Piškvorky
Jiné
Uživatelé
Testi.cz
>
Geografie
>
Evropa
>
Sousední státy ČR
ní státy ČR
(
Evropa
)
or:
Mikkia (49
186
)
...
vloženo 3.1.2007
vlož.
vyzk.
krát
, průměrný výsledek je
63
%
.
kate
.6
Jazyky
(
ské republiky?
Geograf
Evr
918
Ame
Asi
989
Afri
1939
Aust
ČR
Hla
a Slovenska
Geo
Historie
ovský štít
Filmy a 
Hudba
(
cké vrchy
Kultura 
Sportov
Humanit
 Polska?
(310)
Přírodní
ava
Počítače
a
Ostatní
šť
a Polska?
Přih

PROBLEM DETAILS: Quote every line of the records above, keeping each one unchanged.

EXERCISE SOLUTION:
Piškvorky
Jiné
Uživatelé
Testi.cz
>
Geografie
>
Evropa
>
Sousední státy ČR
ní státy ČR
(
Evropa
)
or:
Mikkia (49
186
)
...
vloženo 3.1.2007
vlož.
vyzk.
krát
, průměrný výsledek je
63
%
.
kate
.6
Jazyky
(
ské republiky?
Geograf
Evr
918
Ame
Asi
989
Afri
1939
Aust
ČR
Hla
a Slovenska
Geo
Historie
ovský štít
Filmy a 
Hudba
(
cké vrchy
Kultura 
Sportov
Humanit
 Polska?
(310)
Přírodní
ava
Počítače
a
Ostatní
šť
a Polska?
Přih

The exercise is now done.